═══ Task inputs ═══

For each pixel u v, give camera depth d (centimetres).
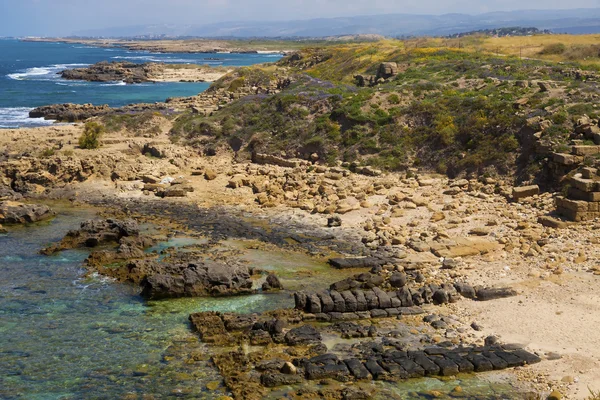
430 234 3681
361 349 2445
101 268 3328
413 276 3122
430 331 2602
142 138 6259
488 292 2853
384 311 2770
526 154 4625
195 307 2884
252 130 6128
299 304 2816
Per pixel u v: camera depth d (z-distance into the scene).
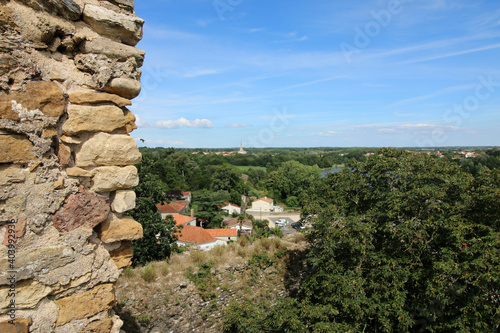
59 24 3.12
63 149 3.17
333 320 8.25
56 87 3.10
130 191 3.63
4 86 2.78
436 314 7.55
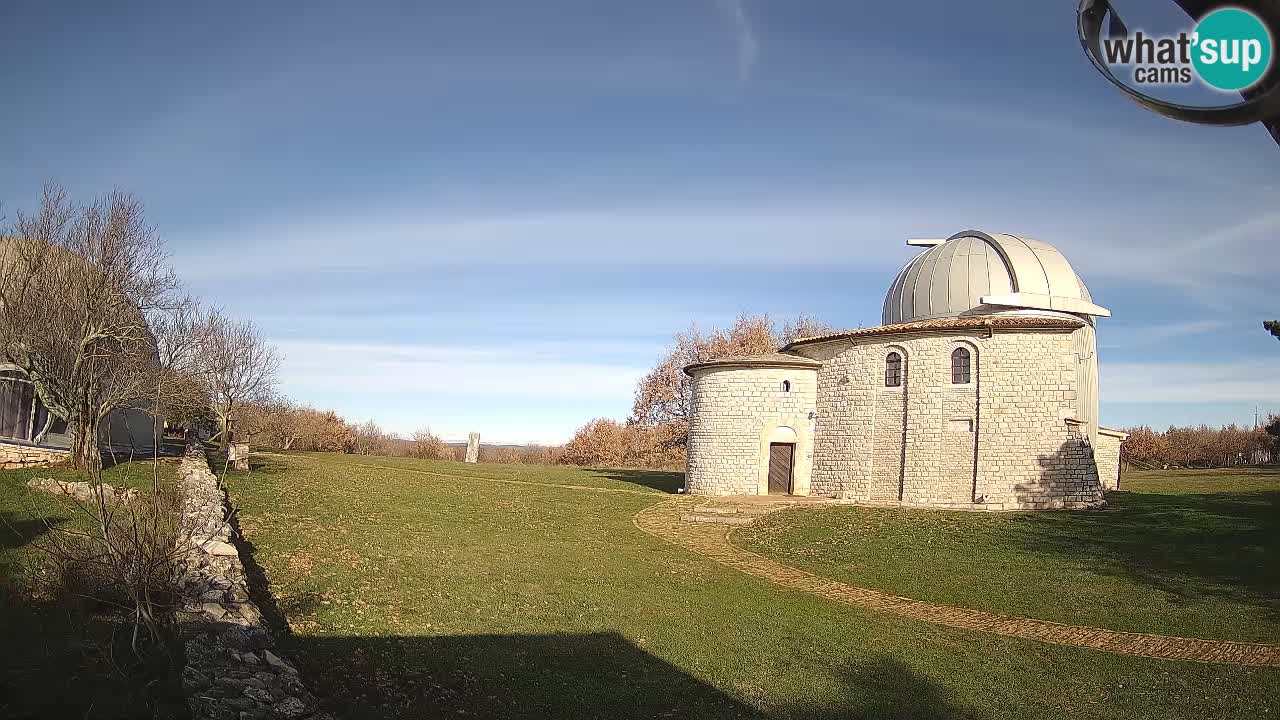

═══

About this task: When you transcribe these entries, keep every word exact and drop the pictures.

Task result:
For each pixel u v, give camera depth d (centimetres).
430 234 3681
361 349 2445
101 268 3328
413 276 3122
430 331 2602
142 138 6259
488 292 2853
384 311 2770
526 154 4625
195 307 2884
252 130 6128
299 304 2816
Per pixel u v: camera depth d (z-distance into the scene).
59 24 3.12
63 149 3.17
333 320 8.25
56 87 3.10
130 191 3.63
4 86 2.78
436 314 7.55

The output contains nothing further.